What this exercise asks –
1) Write out the forum thread about hiking maps without a smartphone word for word, beginning at "Soooo, I've recently" and ending after "other price points.".
2) List every phone model, app, and GPS model the forum thread about hiking maps without a smartphone names.

Author Topic: Ditching the smartphone* but need hiking app  (Read 353 times)

pegleglolita

  • 5 O'Clock Shadow
  • *
  • Posts: 76
Ditching the smartphone* but need hiking app
« on: February 09, 2019, 09:59:27 AM »
*sort of

Soooo, I've recently been pining for a life without a smart phone tugging at my attention all the time from my pocket.  I love the idea of the new Nokia 8110 phone (the "banana" one, of course, because I have the sense of humor of a 9-year-old).  It does get Google maps, but of course very few other apps.  I use AllTrails quite a bit when hiking, and I'm wondering if I ditch my smartphone, what's the cheapest way to get GPS maps for hiking?  I have a small Garmin for the car...does anyone have experience getting hiking maps for car Garmins?

Just Joe

  • Handlebar Stache
  • *****
  • Posts: 2420
Re: Ditching the smartphone* but need hiking app
« Reply #1 on: February 09, 2019, 11:06:50 AM »
Garmin Oregon 700 Handheld GPS

That one is $350. There are other brands and other price points.

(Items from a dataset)
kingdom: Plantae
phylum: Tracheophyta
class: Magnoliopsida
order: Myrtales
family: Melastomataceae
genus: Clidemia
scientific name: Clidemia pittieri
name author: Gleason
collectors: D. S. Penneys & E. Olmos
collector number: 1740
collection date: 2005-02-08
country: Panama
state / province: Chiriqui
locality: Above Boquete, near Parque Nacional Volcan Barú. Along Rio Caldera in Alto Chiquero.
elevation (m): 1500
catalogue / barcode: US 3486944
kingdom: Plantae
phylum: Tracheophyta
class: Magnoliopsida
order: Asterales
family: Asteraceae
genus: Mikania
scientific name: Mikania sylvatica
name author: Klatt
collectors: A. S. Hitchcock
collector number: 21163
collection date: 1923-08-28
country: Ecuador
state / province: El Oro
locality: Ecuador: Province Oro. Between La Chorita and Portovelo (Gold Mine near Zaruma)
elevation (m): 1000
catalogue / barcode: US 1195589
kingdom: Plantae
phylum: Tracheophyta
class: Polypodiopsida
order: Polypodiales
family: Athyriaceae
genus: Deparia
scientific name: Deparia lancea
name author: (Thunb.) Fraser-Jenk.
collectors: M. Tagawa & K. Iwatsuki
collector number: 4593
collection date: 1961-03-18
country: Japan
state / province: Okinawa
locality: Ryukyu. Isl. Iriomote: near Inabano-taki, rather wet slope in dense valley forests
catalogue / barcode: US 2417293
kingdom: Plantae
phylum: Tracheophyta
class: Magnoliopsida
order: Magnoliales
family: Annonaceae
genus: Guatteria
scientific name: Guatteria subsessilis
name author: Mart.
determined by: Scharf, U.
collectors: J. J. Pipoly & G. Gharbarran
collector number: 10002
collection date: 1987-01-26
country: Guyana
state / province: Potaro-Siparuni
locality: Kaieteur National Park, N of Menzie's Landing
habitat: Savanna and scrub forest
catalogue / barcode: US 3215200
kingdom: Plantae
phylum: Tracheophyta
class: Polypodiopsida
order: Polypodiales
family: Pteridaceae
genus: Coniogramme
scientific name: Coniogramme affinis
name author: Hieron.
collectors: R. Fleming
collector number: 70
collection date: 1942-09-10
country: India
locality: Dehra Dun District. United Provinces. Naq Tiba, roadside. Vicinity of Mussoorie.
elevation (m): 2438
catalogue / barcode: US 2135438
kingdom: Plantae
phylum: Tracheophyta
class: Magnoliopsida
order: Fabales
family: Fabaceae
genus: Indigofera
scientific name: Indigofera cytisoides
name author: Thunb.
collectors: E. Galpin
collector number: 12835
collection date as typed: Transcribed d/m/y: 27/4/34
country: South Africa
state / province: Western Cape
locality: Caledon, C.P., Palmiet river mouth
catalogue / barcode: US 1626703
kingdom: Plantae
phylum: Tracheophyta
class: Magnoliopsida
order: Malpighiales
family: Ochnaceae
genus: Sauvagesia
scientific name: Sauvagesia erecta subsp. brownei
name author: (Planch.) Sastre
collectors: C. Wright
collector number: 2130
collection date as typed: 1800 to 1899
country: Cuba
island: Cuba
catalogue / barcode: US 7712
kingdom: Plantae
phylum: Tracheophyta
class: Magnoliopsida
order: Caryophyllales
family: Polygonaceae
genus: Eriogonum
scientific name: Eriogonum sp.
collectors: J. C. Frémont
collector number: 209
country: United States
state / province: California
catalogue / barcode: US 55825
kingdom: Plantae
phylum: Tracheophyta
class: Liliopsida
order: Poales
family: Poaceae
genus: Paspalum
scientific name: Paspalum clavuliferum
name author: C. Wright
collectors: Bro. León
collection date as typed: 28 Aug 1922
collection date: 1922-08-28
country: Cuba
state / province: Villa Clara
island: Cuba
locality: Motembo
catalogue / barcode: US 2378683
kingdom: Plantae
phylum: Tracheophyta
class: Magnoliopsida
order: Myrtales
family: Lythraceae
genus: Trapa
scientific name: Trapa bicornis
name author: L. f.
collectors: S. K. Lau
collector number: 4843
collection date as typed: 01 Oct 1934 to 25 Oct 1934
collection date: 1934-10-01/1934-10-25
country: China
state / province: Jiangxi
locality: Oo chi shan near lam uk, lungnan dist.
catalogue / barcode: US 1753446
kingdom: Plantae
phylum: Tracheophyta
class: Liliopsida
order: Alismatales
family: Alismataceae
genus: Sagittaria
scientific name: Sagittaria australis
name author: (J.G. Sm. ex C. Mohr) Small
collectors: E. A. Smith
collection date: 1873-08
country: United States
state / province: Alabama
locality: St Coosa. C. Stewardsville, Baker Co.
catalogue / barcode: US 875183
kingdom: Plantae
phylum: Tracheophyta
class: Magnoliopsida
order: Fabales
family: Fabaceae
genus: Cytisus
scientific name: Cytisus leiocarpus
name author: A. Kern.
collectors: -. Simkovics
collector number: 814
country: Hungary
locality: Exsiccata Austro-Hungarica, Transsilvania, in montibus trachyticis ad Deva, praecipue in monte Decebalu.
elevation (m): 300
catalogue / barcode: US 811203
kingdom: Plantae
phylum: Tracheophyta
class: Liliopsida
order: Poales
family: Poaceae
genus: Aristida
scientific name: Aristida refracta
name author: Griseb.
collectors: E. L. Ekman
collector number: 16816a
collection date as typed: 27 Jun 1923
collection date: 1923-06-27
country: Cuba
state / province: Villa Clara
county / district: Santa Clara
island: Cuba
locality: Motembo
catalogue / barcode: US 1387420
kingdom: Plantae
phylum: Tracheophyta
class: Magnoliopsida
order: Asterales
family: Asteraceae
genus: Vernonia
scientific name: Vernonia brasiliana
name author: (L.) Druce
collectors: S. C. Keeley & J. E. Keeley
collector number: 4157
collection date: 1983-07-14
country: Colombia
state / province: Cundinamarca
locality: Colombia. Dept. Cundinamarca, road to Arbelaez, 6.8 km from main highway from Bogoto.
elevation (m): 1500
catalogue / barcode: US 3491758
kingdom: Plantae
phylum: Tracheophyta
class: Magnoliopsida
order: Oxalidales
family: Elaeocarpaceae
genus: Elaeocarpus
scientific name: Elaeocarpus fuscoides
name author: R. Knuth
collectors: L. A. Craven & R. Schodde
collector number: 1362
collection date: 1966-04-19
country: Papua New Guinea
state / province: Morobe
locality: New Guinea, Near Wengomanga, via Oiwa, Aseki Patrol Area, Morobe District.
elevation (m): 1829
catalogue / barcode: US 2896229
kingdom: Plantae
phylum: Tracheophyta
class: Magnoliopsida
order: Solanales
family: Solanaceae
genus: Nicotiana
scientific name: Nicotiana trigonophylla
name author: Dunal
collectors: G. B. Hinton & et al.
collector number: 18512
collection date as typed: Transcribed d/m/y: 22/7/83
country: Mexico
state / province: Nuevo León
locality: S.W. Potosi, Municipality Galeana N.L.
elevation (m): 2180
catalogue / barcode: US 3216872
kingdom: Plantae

Solution list –
1)
Soooo, I've recently been pining for a life without a smart phone tugging at my attention all the time from my pocket.  I love the idea of the new Nokia 8110 phone (the "banana" one, of course, because I have the sense of humor of a 9-year-old).  It does get Google maps, but of course very few other apps.  I use AllTrails quite a bit when hiking, and I'm wondering if I ditch my smartphone, what's the cheapest way to get GPS maps for hiking?  I have a small Garmin for the car...does anyone have experience getting hiking maps for car Garmins?

Just Joe

  • Handlebar Stache
  • *****
  • Posts: 2420
Re: Ditching the smartphone* but need hiking app
« Reply #1 on: February 09, 2019, 11:06:50 AM »
Garmin Oregon 700 Handheld GPS

That one is $350. There are other brands and other price points.

2)
- Nokia 8110
- Google Maps
- AllTrails
- Garmin Oregon 700 Handheld GPS